[Household object detections]

===

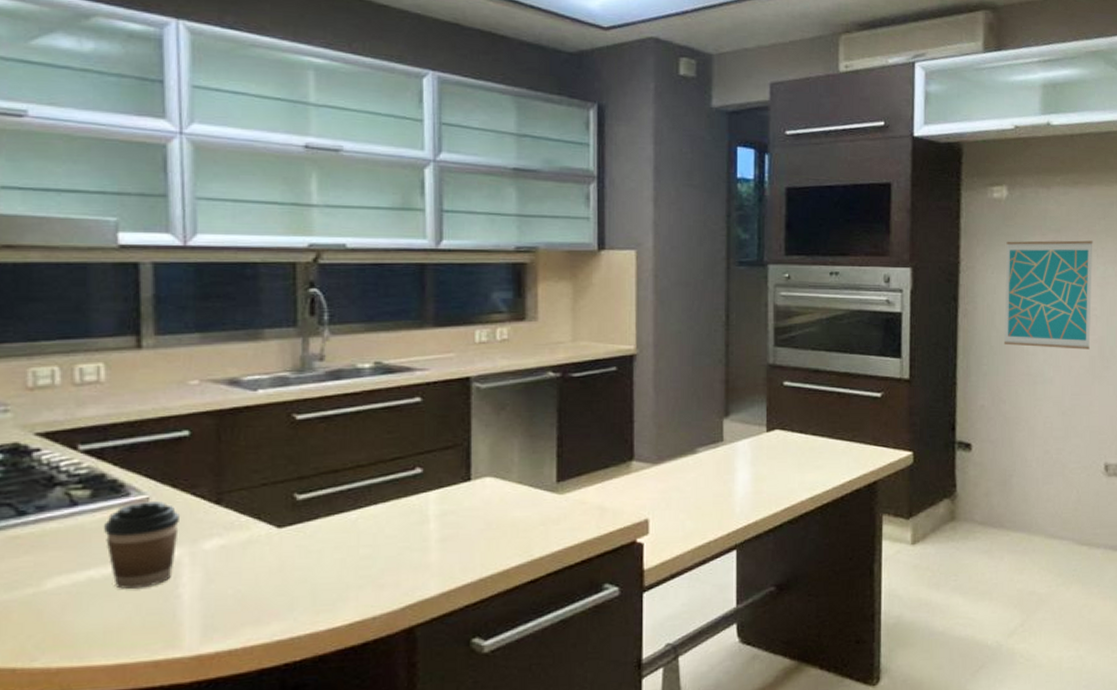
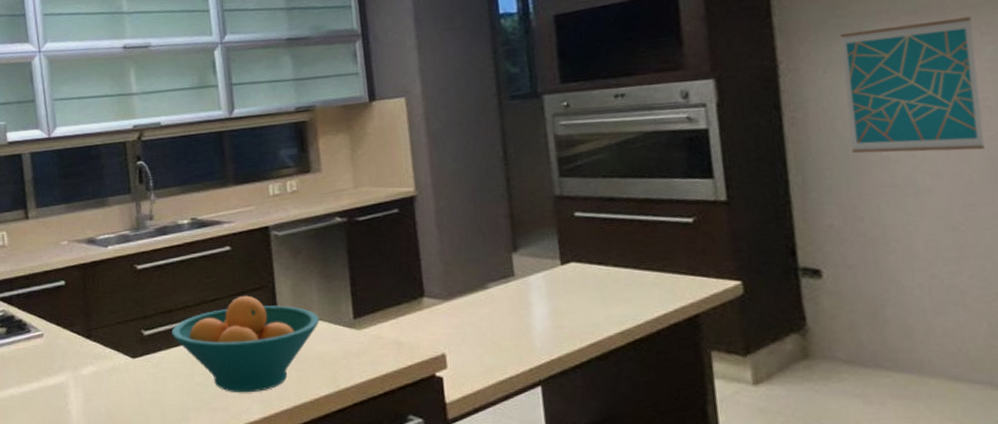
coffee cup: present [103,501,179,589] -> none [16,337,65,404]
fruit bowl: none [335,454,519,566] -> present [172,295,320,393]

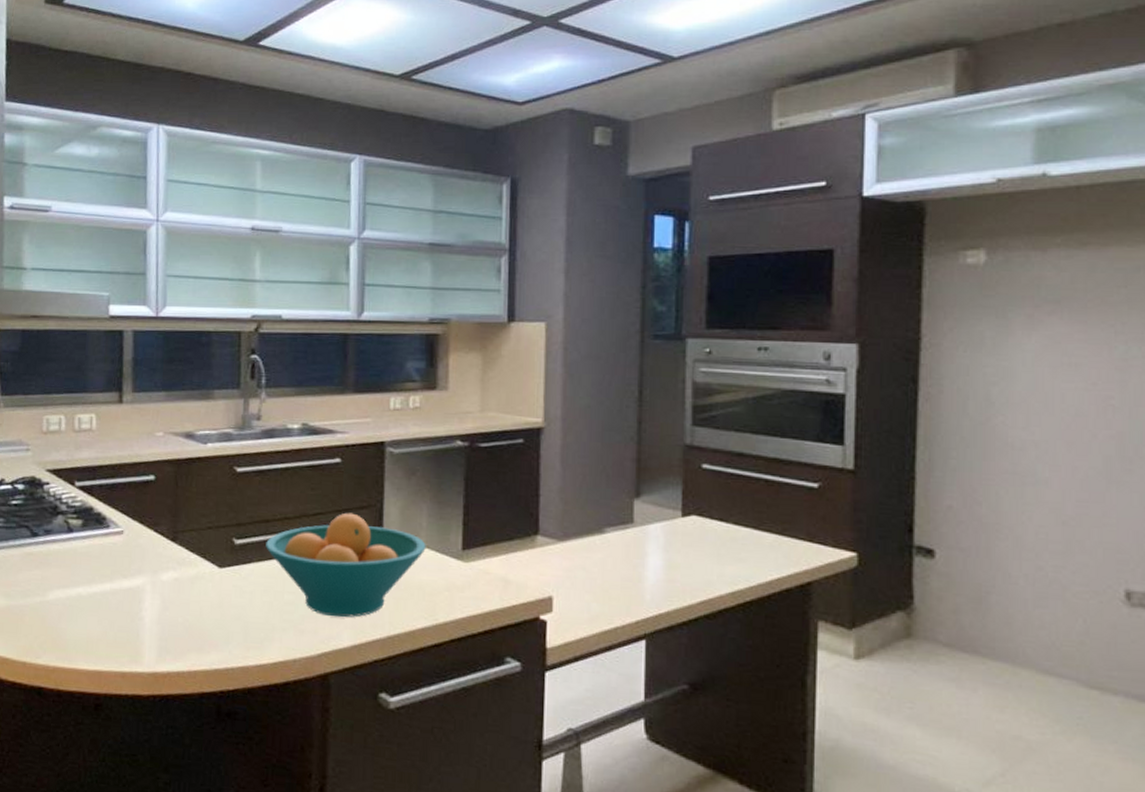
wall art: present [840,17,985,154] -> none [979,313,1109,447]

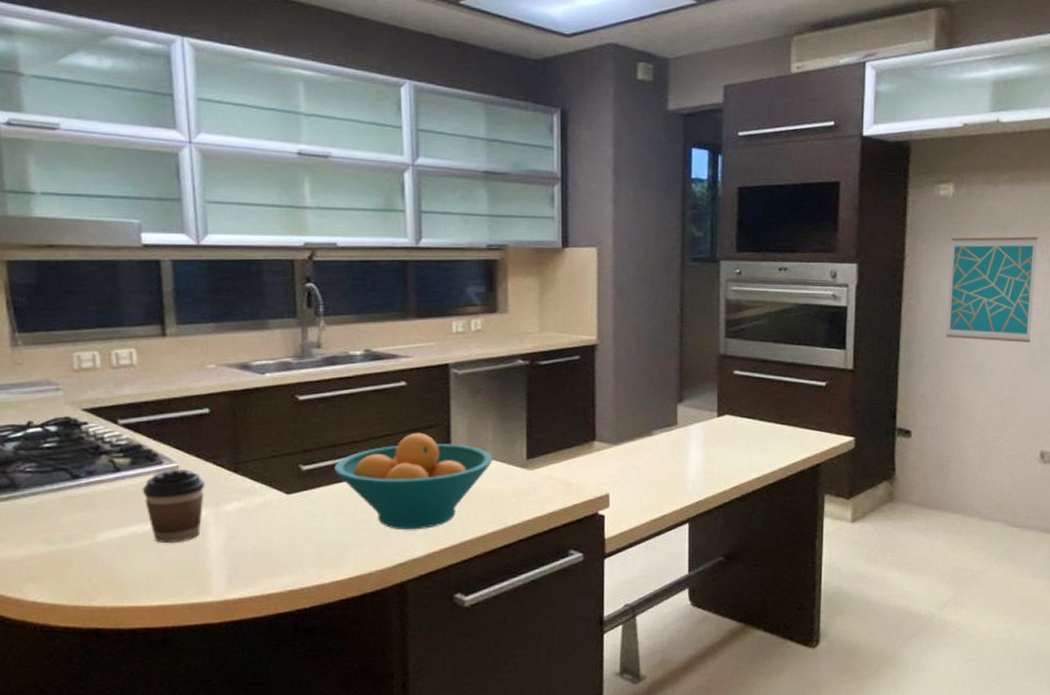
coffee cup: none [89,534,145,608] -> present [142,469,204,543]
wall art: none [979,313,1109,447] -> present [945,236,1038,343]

===

▶ EXERCISE: Give the data above again in full and unchanged, skipping the pictures.

▶ RESPONSE BELOW:
coffee cup: present [103,501,179,589] -> none [16,337,65,404]
fruit bowl: none [335,454,519,566] -> present [172,295,320,393]

wall art: present [840,17,985,154] -> none [979,313,1109,447]

coffee cup: none [89,534,145,608] -> present [142,469,204,543]
wall art: none [979,313,1109,447] -> present [945,236,1038,343]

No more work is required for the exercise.